Films to Commemorate the Centenary of the Great War Armistice 1918-2018.

"There are little pictures in your mind, which you can't help taking, that you can never get rid of and then there are the things that you want to remember you can't.. and the things you want to forget, you can't. — Don't think there's any glory in war, because there's not. There are no winners, everybody is a loser." — Robert Kearney

We created a number of films to Commemorate the Centenary of the Great War Armistice for the Department of the Premier and Cabinet. Devised to provide a specific impact and visual narrative to the years of service and commitment by Australian men, women and families between 1914 and 1918.  

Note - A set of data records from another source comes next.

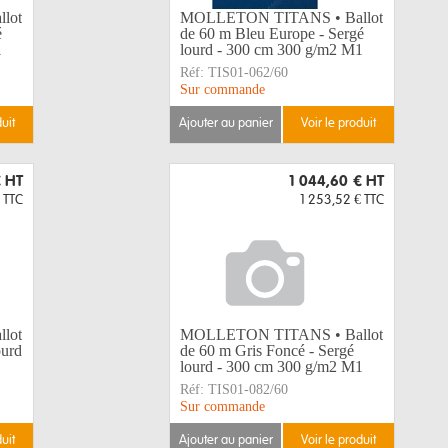
lot
MOLLETON TITANS • Ballot
é
de 60 m Bleu Europe - Sergé
1
lourd - 300 cm 300 g/m2 M1
Réf:
TIS01-062/60
Sur commande
duit
ajouter au panier
voir le produit
€
HT
1 044,60 €
HT
TTC
1 253,52 €
TTC
lot
MOLLETON TITANS • Ballot
ourd
de 60 m Gris Foncé - Sergé
lourd - 300 cm 300 g/m2 M1
Réf:
TIS01-082/60
Sur commande
duit
ajouter au panier
voir le produit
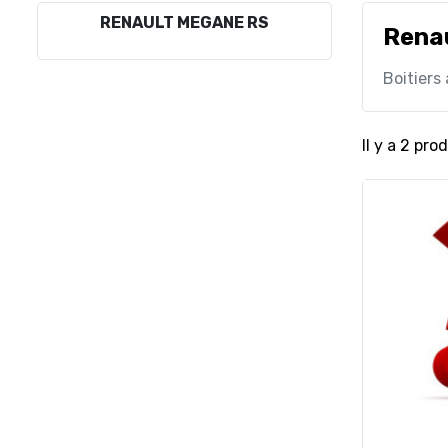
RENAULT MEGANE RS
Rena
Boitiers
Il y a 2 prod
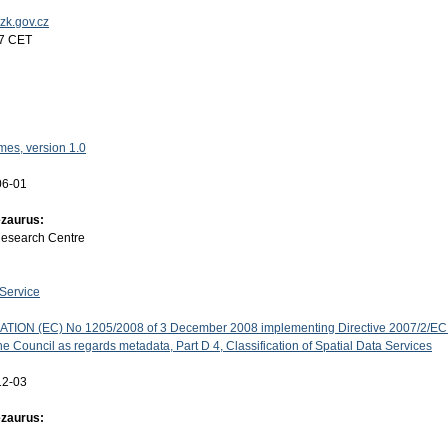
uzk.gov.cz
17 CET
es, version 1.0
06-01
ezaurus:
Research Centre
Service
ON (EC) No 1205/2008 of 3 December 2008 implementing Directive 2007/2/EC 
e Council as regards metadata, Part D 4, Classification of Spatial Data Services
12-03
ezaurus:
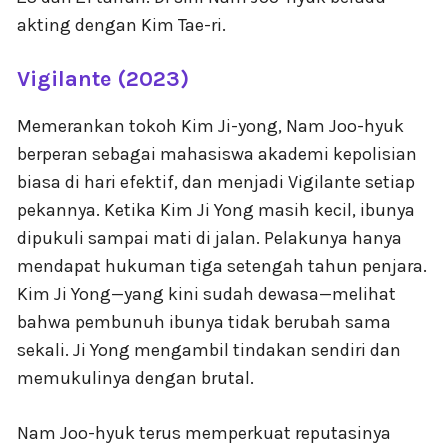
akting dengan Kim Tae-ri.
Vigilante (2023)
Memerankan tokoh Kim Ji-yong, Nam Joo-hyuk
berperan sebagai mahasiswa akademi kepolisian
biasa di hari efektif, dan menjadi Vigilante setiap
pekannya. Ketika Kim Ji Yong masih kecil, ibunya
dipukuli sampai mati di jalan. Pelakunya hanya
mendapat hukuman tiga setengah tahun penjara.
Kim Ji Yong—yang kini sudah dewasa—melihat
bahwa pembunuh ibunya tidak berubah sama
sekali. Ji Yong mengambil tindakan sendiri dan
memukulinya dengan brutal.
Nam Joo-hyuk terus memperkuat reputasinya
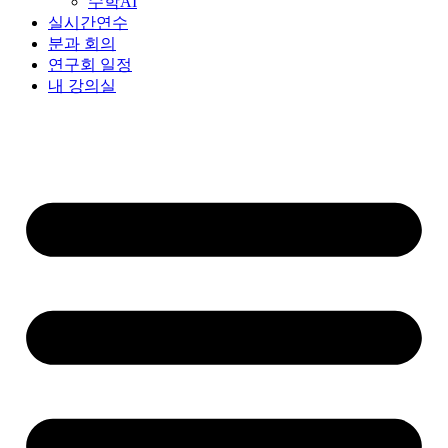
수학AI
실시간연수
분과 회의
연구회 일정
내 강의실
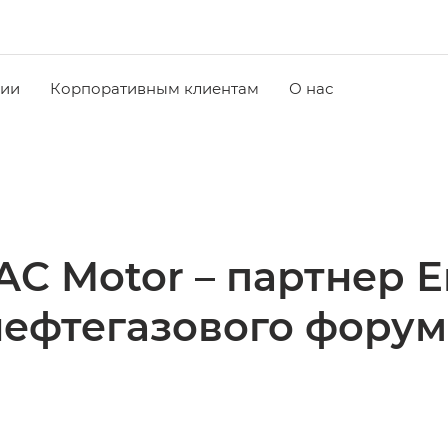
чии
Корпоративным клиентам
О нас
C Motor – партнер 
нефтегазового форум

From a population of fewer than five million, 416,809 men enlisted, of whom more than 60,000 were killed and 156,000 wounded, gassed, or taken prisoner. When Britain declared war against Germany in August 1914, Australia, as a dominion of the British Empire, was automatically also at war.

The Armistice of 11 November 1918 ended fighting on land, sea and air in World War I. The terms included the cessation of hostilities, the withdrawal of German forces to behind the Rhine, Allied occupation of the Rhineland and bridgeheads further east, the preservation of infrastructure, the surrender of aircraft, warships, and military materiel, the release of Allied prisoners of war and interned civilians, eventual reparations, no release of German prisoners and no relaxation of the naval blockade of Germany.

The effects of the war were also felt at home. Families and communities grieved for the loss of so many men, and women increasingly assumed the physical and financial burden of caring for families. When the war ended, thousands of ex–servicemen and servicewomen, many disabled with physical or emotional wounds, had to be re-integrated into a society keen to consign the war to the past and resume normal life.